- _Exercise instructions_
Once the data has been read, return all of it precisely as written.

- _Exercise material_

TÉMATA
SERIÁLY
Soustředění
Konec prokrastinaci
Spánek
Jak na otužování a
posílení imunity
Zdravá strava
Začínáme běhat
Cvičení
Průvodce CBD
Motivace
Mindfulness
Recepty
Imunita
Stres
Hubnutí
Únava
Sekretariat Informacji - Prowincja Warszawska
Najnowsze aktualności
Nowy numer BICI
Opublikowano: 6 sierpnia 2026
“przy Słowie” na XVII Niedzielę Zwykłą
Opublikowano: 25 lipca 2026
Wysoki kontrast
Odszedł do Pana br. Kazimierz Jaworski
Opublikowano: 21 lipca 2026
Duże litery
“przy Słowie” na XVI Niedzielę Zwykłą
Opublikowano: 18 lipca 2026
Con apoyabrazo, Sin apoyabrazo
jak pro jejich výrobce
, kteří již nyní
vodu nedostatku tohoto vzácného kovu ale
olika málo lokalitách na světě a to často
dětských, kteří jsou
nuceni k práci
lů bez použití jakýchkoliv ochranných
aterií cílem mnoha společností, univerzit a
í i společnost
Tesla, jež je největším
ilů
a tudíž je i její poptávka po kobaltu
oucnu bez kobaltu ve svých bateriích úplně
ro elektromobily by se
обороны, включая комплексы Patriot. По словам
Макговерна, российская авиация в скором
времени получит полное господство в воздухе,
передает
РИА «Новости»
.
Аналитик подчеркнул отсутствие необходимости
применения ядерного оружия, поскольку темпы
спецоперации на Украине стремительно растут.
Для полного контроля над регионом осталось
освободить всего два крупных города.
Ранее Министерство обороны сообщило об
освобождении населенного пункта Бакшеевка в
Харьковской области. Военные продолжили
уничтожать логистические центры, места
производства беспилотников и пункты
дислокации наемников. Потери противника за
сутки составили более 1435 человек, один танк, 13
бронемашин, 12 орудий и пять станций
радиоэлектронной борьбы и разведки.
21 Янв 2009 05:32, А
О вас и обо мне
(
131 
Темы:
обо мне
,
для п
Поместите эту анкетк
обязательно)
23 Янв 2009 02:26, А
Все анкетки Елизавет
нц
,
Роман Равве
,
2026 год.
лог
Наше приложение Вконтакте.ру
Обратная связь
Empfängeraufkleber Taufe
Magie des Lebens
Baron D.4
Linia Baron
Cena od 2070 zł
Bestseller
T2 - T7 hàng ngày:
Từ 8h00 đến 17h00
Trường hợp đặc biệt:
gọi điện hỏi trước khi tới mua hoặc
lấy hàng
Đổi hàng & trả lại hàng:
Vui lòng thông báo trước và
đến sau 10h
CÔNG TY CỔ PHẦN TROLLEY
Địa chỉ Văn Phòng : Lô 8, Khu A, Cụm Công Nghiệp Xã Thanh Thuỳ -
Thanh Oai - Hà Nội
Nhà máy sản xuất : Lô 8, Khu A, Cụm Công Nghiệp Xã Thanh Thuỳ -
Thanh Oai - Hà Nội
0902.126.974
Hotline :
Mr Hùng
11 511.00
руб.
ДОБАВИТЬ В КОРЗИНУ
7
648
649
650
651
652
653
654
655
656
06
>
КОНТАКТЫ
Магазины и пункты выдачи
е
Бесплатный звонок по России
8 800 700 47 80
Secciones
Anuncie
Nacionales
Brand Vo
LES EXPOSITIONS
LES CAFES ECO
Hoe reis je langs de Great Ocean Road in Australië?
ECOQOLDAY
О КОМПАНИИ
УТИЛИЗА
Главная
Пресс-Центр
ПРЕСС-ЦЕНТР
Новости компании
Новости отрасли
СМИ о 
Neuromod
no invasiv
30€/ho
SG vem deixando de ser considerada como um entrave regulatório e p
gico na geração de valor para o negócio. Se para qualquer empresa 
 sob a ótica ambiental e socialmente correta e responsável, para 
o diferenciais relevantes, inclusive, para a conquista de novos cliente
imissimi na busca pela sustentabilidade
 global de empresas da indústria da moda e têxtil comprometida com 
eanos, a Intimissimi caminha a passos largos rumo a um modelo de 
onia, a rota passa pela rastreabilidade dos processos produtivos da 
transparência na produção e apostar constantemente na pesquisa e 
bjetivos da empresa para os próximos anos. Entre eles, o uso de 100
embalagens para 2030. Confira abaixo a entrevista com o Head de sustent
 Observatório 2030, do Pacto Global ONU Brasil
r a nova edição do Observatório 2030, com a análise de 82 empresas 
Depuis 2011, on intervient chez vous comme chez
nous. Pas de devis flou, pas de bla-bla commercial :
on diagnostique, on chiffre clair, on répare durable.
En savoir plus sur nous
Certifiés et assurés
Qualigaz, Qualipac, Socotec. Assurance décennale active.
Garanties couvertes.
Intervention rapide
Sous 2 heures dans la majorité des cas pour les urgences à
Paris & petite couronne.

- _Finished task_
TÉMATA
SERIÁLY
Soustředění
Konec prokrastinaci
Spánek
Jak na otužování a
posílení imunity
Zdravá strava
Začínáme běhat
Cvičení
Průvodce CBD
Motivace
Mindfulness
Recepty
Imunita
Stres
Hubnutí
Únava
Sekretariat Informacji - Prowincja Warszawska
Najnowsze aktualności
Nowy numer BICI
Opublikowano: 6 sierpnia 2026
“przy Słowie” na XVII Niedzielę Zwykłą
Opublikowano: 25 lipca 2026
Wysoki kontrast
Odszedł do Pana br. Kazimierz Jaworski
Opublikowano: 21 lipca 2026
Duże litery
“przy Słowie” na XVI Niedzielę Zwykłą
Opublikowano: 18 lipca 2026
Con apoyabrazo, Sin apoyabrazo
jak pro jejich výrobce
, kteří již nyní
vodu nedostatku tohoto vzácného kovu ale
olika málo lokalitách na světě a to často
dětských, kteří jsou
nuceni k práci
lů bez použití jakýchkoliv ochranných
aterií cílem mnoha společností, univerzit a
í i společnost
Tesla, jež je největším
ilů
a tudíž je i její poptávka po kobaltu
oucnu bez kobaltu ve svých bateriích úplně
ro elektromobily by se
обороны, включая комплексы Patriot. По словам
Макговерна, российская авиация в скором
времени получит полное господство в воздухе,
передает
РИА «Новости»
.
Аналитик подчеркнул отсутствие необходимости
применения ядерного оружия, поскольку темпы
спецоперации на Украине стремительно растут.
Для полного контроля над регионом осталось
освободить всего два крупных города.
Ранее Министерство обороны сообщило об
освобождении населенного пункта Бакшеевка в
Харьковской области. Военные продолжили
уничтожать логистические центры, места
производства беспилотников и пункты
дислокации наемников. Потери противника за
сутки составили более 1435 человек, один танк, 13
бронемашин, 12 орудий и пять станций
радиоэлектронной борьбы и разведки.
21 Янв 2009 05:32, А
О вас и обо мне
(
131 
Темы:
обо мне
,
для п
Поместите эту анкетк
обязательно)
23 Янв 2009 02:26, А
Все анкетки Елизавет
нц
,
Роман Равве
,
2026 год.
лог
Наше приложение Вконтакте.ру
Обратная связь
Empfängeraufkleber Taufe
Magie des Lebens
Baron D.4
Linia Baron
Cena od 2070 zł
Bestseller
T2 - T7 hàng ngày:
Từ 8h00 đến 17h00
Trường hợp đặc biệt:
gọi điện hỏi trước khi tới mua hoặc
lấy hàng
Đổi hàng & trả lại hàng:
Vui lòng thông báo trước và
đến sau 10h
CÔNG TY CỔ PHẦN TROLLEY
Địa chỉ Văn Phòng : Lô 8, Khu A, Cụm Công Nghiệp Xã Thanh Thuỳ -
Thanh Oai - Hà Nội
Nhà máy sản xuất : Lô 8, Khu A, Cụm Công Nghiệp Xã Thanh Thuỳ -
Thanh Oai - Hà Nội
0902.126.974
Hotline :
Mr Hùng
11 511.00
руб.
ДОБАВИТЬ В КОРЗИНУ
7
648
649
650
651
652
653
654
655
656
06
>
КОНТАКТЫ
Магазины и пункты выдачи
е
Бесплатный звонок по России
8 800 700 47 80
Secciones
Anuncie
Nacionales
Brand Vo
LES EXPOSITIONS
LES CAFES ECO
Hoe reis je langs de Great Ocean Road in Australië?
ECOQOLDAY
О КОМПАНИИ
УТИЛИЗА
Главная
Пресс-Центр
ПРЕСС-ЦЕНТР
Новости компании
Новости отрасли
СМИ о 
Neuromod
no invasiv
30€/ho
SG vem deixando de ser considerada como um entrave regulatório e p
gico na geração de valor para o negócio. Se para qualquer empresa 
 sob a ótica ambiental e socialmente correta e responsável, para 
o diferenciais relevantes, inclusive, para a conquista de novos cliente
imissimi na busca pela sustentabilidade
 global de empresas da indústria da moda e têxtil comprometida com 
eanos, a Intimissimi caminha a passos largos rumo a um modelo de 
onia, a rota passa pela rastreabilidade dos processos produtivos da 
transparência na produção e apostar constantemente na pesquisa e 
bjetivos da empresa para os próximos anos. Entre eles, o uso de 100
embalagens para 2030. Confira abaixo a entrevista com o Head de sustent
 Observatório 2030, do Pacto Global ONU Brasil
r a nova edição do Observatório 2030, com a análise de 82 empresas 
Depuis 2011, on intervient chez vous comme chez
nous. Pas de devis flou, pas de bla-bla commercial :
on diagnostique, on chiffre clair, on répare durable.
En savoir plus sur nous
Certifiés et assurés
Qualigaz, Qualipac, Socotec. Assurance décennale active.
Garanties couvertes.
Intervention rapide
Sous 2 heures dans la majorité des cas pour les urgences à
Paris & petite couronne.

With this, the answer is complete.